Parasite Eve II is not an RE clone nor is it really an RPG: XP is spent like money to upgrade spells, and nothing else. All your stats come from gear, attachments, and a rare consumable that does Max HP +5.
I shares a lot with RE, but imo does everything better - combat is responsive and skill-based and has more depth than it first appears, the puzzles tend to be actual logic puzzles and not "funny shaped key for funny shaped lock", and the story is good enough that finding an answer to the mystery became the main thing carrying me through (not to say that I think the game starts to suck later or anything).
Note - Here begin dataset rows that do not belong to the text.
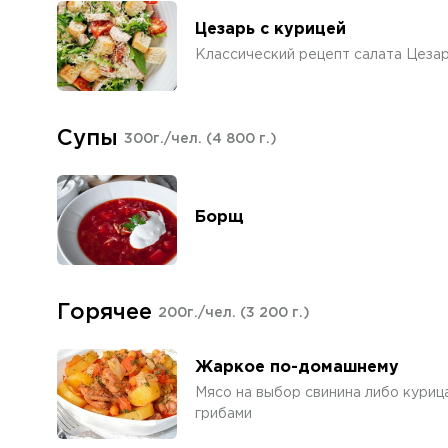
Цезарь с курицей
Классический рецепт салата Цеза
Супы
300г./чел.
(4 800 г.)
Борщ
Горячее
200г./чел.
(3 200 г.)
Жаркое по-домашнему
Мясо на выбор свинина либо куриц
грибами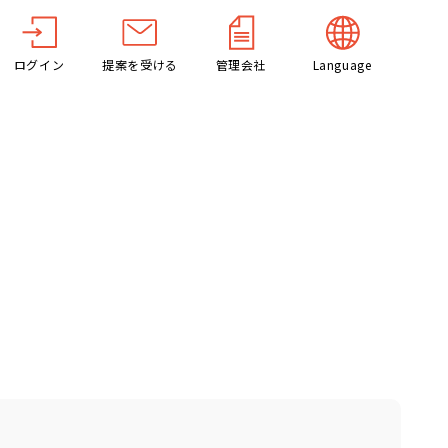
ログイン
提案を受ける
管理会社
Language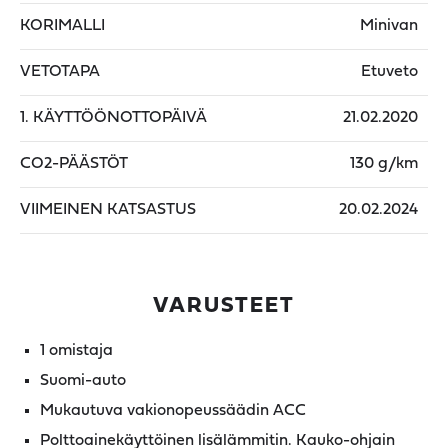
KORIMALLI
Minivan
VETOTAPA
Etuveto
1. KÄYTTÖÖNOTTOPÄIVÄ
21.02.2020
CO2-PÄÄSTÖT
130 g/km
VIIMEINEN KATSASTUS
20.02.2024
VARUSTEET
1 omistaja
Suomi-auto
Mukautuva vakionopeussäädin ACC
Polttoainekäyttöinen lisälämmitin. Kauko-ohjain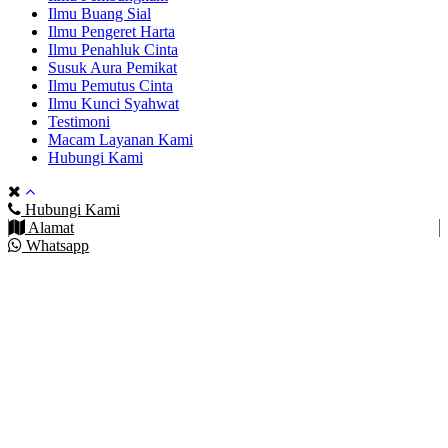
Ilmu Buang Sial
Ilmu Pengeret Harta
Ilmu Penahluk Cinta
Susuk Aura Pemikat
Ilmu Pemutus Cinta
Ilmu Kunci Syahwat
Testimoni
Macam Layanan Kami
Hubungi Kami
Hubungi Kami
Alamat
Whatsapp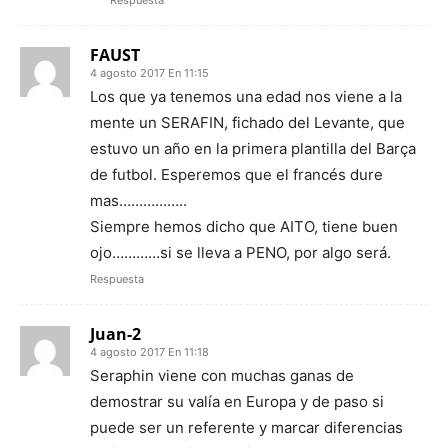
Respuesta
FAUST
4 agosto 2017 En 11:15
Los que ya tenemos una edad nos viene a la
mente un SERAFIN, fichado del Levante, que
estuvo un año en la primera plantilla del Barça
de futbol. Esperemos que el francés dure
mas……………..
Siempre hemos dicho que AITO, tiene buen
ojo…………si se lleva a PENO, por algo será.
Respuesta
Juan-2
4 agosto 2017 En 11:18
Seraphin viene con muchas ganas de
demostrar su valía en Europa y de paso si
puede ser un referente y marcar diferencias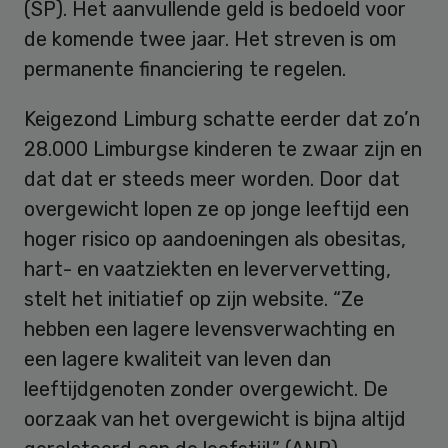
(SP). Het aanvullende geld is bedoeld voor
de komende twee jaar. Het streven is om
permanente financiering te regelen.
Keigezond Limburg schatte eerder dat zo’n
28.000 Limburgse kinderen te zwaar zijn en
dat dat er steeds meer worden. Door dat
overgewicht lopen ze op jonge leeftijd een
hoger risico op aandoeningen als obesitas,
hart- en vaatziekten en leververvetting,
stelt het initiatief op zijn website. “Ze
hebben een lagere levensverwachting en
een lagere kwaliteit van leven dan
leeftijdgenoten zonder overgewicht. De
oorzaak van het overgewicht is bijna altijd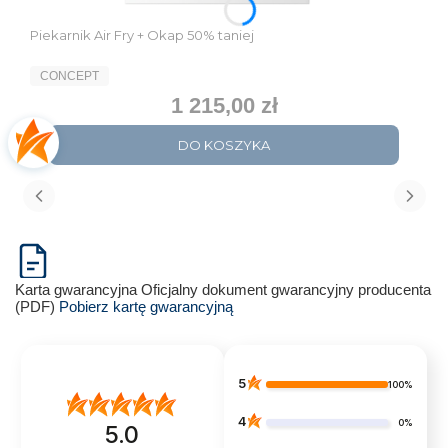
Piekarnik Air Fry + Okap 50% taniej
PRODUCENT
CONCEPT
1 215,00 zł
Cena
DO KOSZYKA
Karta gwarancyjna
Oficjalny dokument gwarancyjny producenta
(PDF)
Pobierz kartę gwarancyjną
5
100%
4
0%
5.0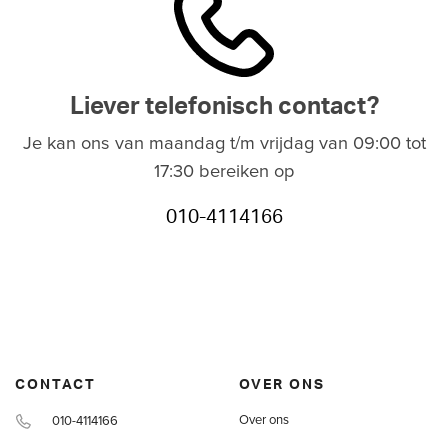
Liever telefonisch contact?
Je kan ons van maandag t/m vrijdag van 09:00 tot
17:30 bereiken op
010-4114166
CONTACT
OVER ONS
Over ons
010-4114166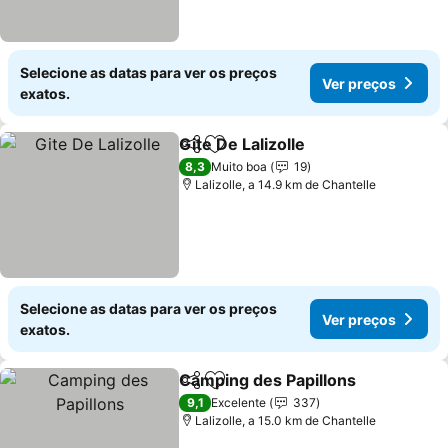
Selecione as datas para ver os preços
Ver preços
exatos.
Gite De Lalizolle
Partilhar
Adicionar aos favoritos
Ver preço
8,3
Muito boa
19
Lalizolle, a 14.9 km de Chantelle
Selecione as datas para ver os preços
Ver preços
exatos.
Camping des Papillons
Partilhar
Adicionar aos favoritos
Ver
9,1
Excelente
337
Lalizolle, a 15.0 km de Chantelle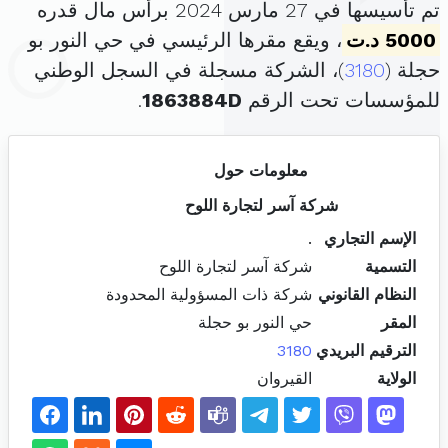
تم تأسيسها في 27 مارس 2024 برأس مال قدره
5000 د.ت
، ويقع مقرها الرئيسي في حي النور بو
حجلة (
3180
)، الشركة مسجلة في السجل الوطني
للمؤسسات تحت الرقم
1863884D
.
معلومات حول
شركة آسر لتجارة اللوح
الإسم التجاري
.
التسمية
شركة آسر لتجارة اللوح
النظام القانوني
شركة ذات المسؤولية المحدودة
المقر
حي النور بو حجلة
الترقيم البريدي
3180
الولاية
القيروان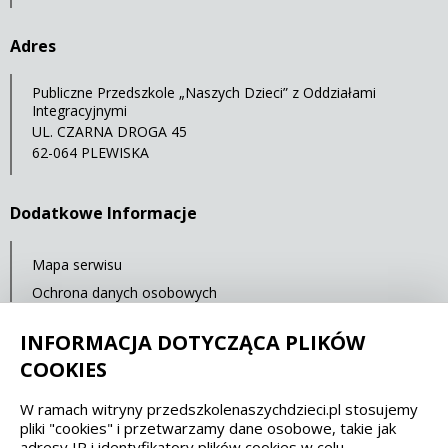
Adres
Publiczne Przedszkole „Naszych Dzieci” z Oddziałami
Integracyjnymi
UL. CZARNA DROGA 45
62-064 PLEWISKA
Dodatkowe Informacje
Mapa serwisu
Ochrona danych osobowych
Statystyki oglądalności
INFORMACJA DOTYCZĄCA PLIKÓW
Ostatnia aktualizacja: 14.07.2021 12:00
COOKIES
W ramach witryny przedszkolenaszychdzieci.pl stosujemy
Spełniamy standardy dostępności oraz W3C
pliki "cookies" i przetwarzamy dane osobowe, takie jak
adresy IP i identyfikatory plików cookies w celu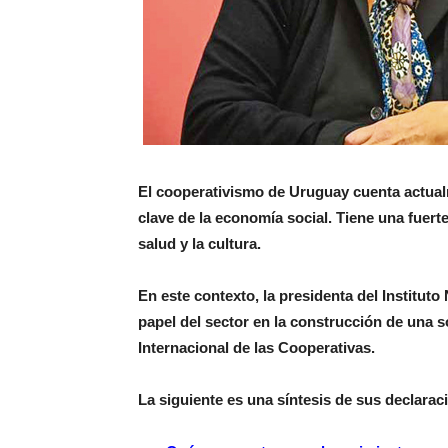
El cooperativismo de Uruguay cuenta actualm
clave de la economía social. Tiene una fuerte
salud y la cultura.
En este contexto, la presidenta del Institut
papel del sector en la construcción de una s
Internacional de las Cooperativas.
La siguiente es una síntesis de sus declara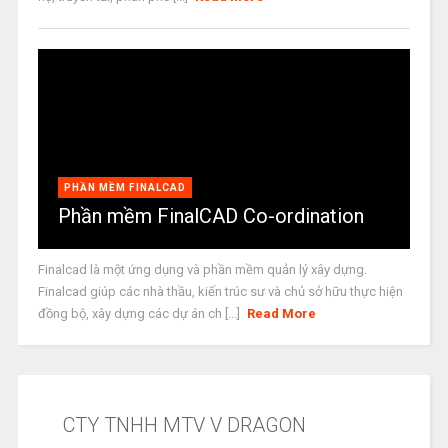
PHẦN MỀM FINALCAD
Phần mềm FinalCAD Co-ordination
Finalcad là một ứng dụng và phần mềm quản lý xây dựng.
Finalcad giúp các nhà thầu, kiến trúc sư và chủ sở hữu thực hiện
đồng bộ, xây dựng các dự án ch [...]
Read More
CTY TNHH MTV V DRAGON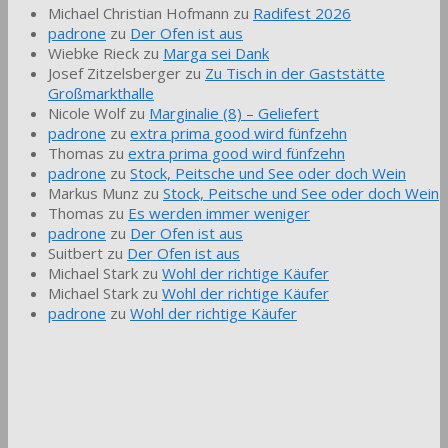
Michael Christian Hofmann
zu
Radifest 2026
padrone
zu
Der Ofen ist aus
Wiebke Rieck
zu
Marga sei Dank
Josef Zitzelsberger
zu
Zu Tisch in der Gaststätte
Großmarkthalle
Nicole Wolf
zu
Marginalie (8) – Geliefert
padrone
zu
extra prima good wird fünfzehn
Thomas
zu
extra prima good wird fünfzehn
padrone
zu
Stock, Peitsche und See oder doch Wein
Markus Munz
zu
Stock, Peitsche und See oder doch Wein
Thomas
zu
Es werden immer weniger
padrone
zu
Der Ofen ist aus
Suitbert
zu
Der Ofen ist aus
Michael Stark
zu
Wohl der richtige Käufer
Michael Stark
zu
Wohl der richtige Käufer
padrone
zu
Wohl der richtige Käufer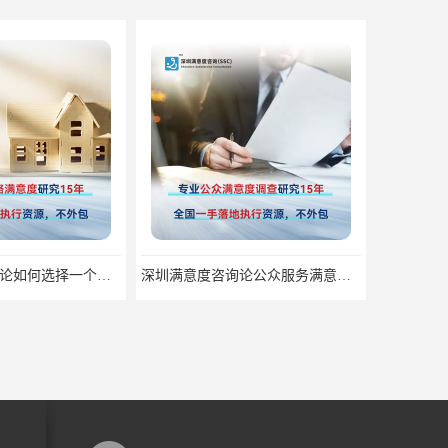
深圳满意度咨询论如何选择一个好的物业满意度公司
深圳满意度咨询论公众服务满意度调查的意义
My one complaint about the game is also on the back of a compliment:
You do kinda have to spam the Use button on every surface, because tons and tons of items and puzzles are invisible in plain sight, as are some
essential key items.
The upside of this is the flavour texts do a very good job of developing Aya Brea as a character: she'll comment on things
you might not even have noticed, and in doing so build up an image of how much she's into cars, guns, her sense of morality, or even drop subtle clues about the plot or super secrets.
If anyone's interested in it, I will give one warning:
Remember that it's a PS1 game from before a lot of gaming conventions were entrenched. It uses tank controls, it has tons of easily missable content, doesn't explain its mechanics well, and controls are weird -- manual reloading in combat requires
pre-combat preparation, for example.